C'est notamment auprès de l'Eglise, de Son message et de Son guide, dans le secours de la foi, que beaucoup d'hommes cherchent une raison d'espérer, la force de surmonter leurs souffrances. Et c'est auprès de la France, que beaucoup de peuples cherchent conseil et assistance.
<A l'occasion, Très Saint-Père, de Votre première visite pastorale dans notre pays, Vous lanciez à ceux des miens nourris de la foi catholique : "France, éducatrice des peuples, es-tu fidèle à ton alliance avec la Sagesse éternelle ?"
<Oui, Très Saint-Père, la France, sur laquelle comptent tant d'hommes et de femmes de par le monde, veut être fidèle à son héritage, à sa vocation spirituelle et humaine. (...)
Voilà pourquoi, Très Saint-Père, nos efforts se rejoignent.
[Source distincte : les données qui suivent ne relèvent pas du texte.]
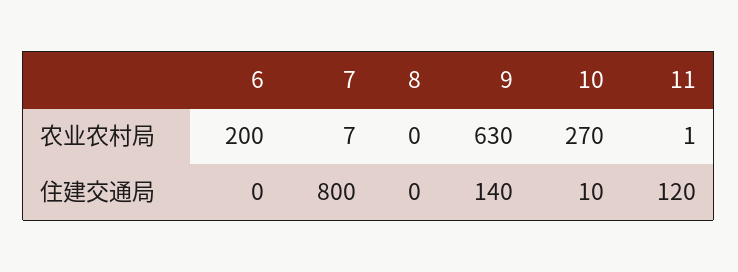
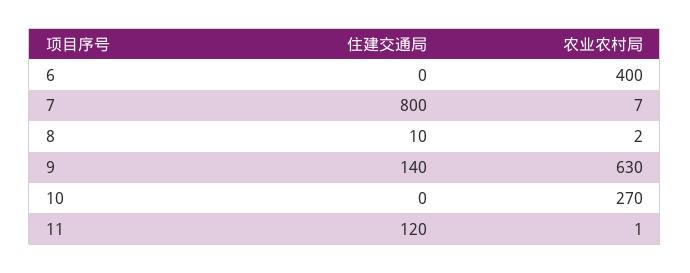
  {
    "6": {
-     "农业农村局": 200,
+     "农业农村局": 400,
      "住建交通局": 0
    },
    "7": {
      "农业农村局": 7,
      "住建交通局": 800
    },
    "8": {
-     "农业农村局": 0,
+     "农业农村局": 2,
-     "住建交通局": 0
+     "住建交通局": 10
    },
    "9": {
      "农业农村局": 630,
      "住建交通局": 140
    },
    "10": {
      "农业农村局": 270,
-     "住建交通局": 10
+     "住建交通局": 0
    },
    "11": {
      "农业农村局": 1,
      "住建交通局": 120
    }
  }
Voilà pourquoi la France et le Siège Apostolique ont vocation à travailler ensemble, toujours plus étroitement, pour ancrer la justice, la sérénité et la paix dans le cœur des hommes.
Très Saint-Père,
Dans quelques mois, Vous foulerez une nouvelle fois le sol de France. Votre visite pastorale Vous conduira à Auray, à Tours et à Reims. Vous y retrouverez la patrie de Saint Jean-Marie Vianney, le Curé d'Ars, dont Vous confiiez récemment combien son exemple Vous avait ému. Vous y mesurerez la vitalité, l'ardeur de l'Eglise de France, mais aussi l'attachement de l'ensemble des Français à Votre personne. Beaucoup de jeunes Vous accueilleront en "Champion de Dieu" comme disait le Cardinal Marty, avec chaleur et avec enthousiasme.
Profondément encouragé, dans la tâche difficile que m'ont confiée les Français, par l'accueil toujours bienveillant de Votre Sainteté, je forme les vœux les plus fervents pour Sa personne, pour le succès de Sa prochaine visite en France et pour l'accomplissement des desseins de Son pontificat.
Et au Latran :
Mon émotion est faite du souvenir des liens historiques qui, depuis Pépin le Bref et Charlemagne, unissent la nation française à la première Eglise de la chrétienté. Ici, plus que partout ailleurs, la France se souvient de son titre de "fille aînée de l'Eglise". Ici, plus que partout ailleurs, elle peut exprimer sa fierté et sa reconnaissance pour une fidélité réciproque, jamais démentie malgré le temps et les passions de l'Histoire.
La présence du chef de l'Etat français en ce lieu devant vous se veut bien davantage que la seule perpétuation d'une ancienne tradition. Elle entend témoigner de la fidélité de mon pays à ses origines, aux sources de sa culture et de sa civilisation.
Ma présence se veut aussi, Eminence, le gage de relations fécondes, de relations à poursuivre et nourrir entre la France et le Saint-Siège en même temps qu'entre l'Eglise et l'Etat. L'indispensable dialogue, pour difficile voire douloureux qu'il ait pu être dans l'Histoire, ne s'est jamais rompu. A l'épreuve de notre république laïque, passées la méfiance et les craintes, les catholiques de France savent désormais pouvoir vivre en citoyens sans rien renier de leur foi. Mieux, ils ont la conviction d'apporter leur pleine et généreuse contribution à la communauté nationale. Ils s'y emploient, je le sais, avec passion et avec loyauté.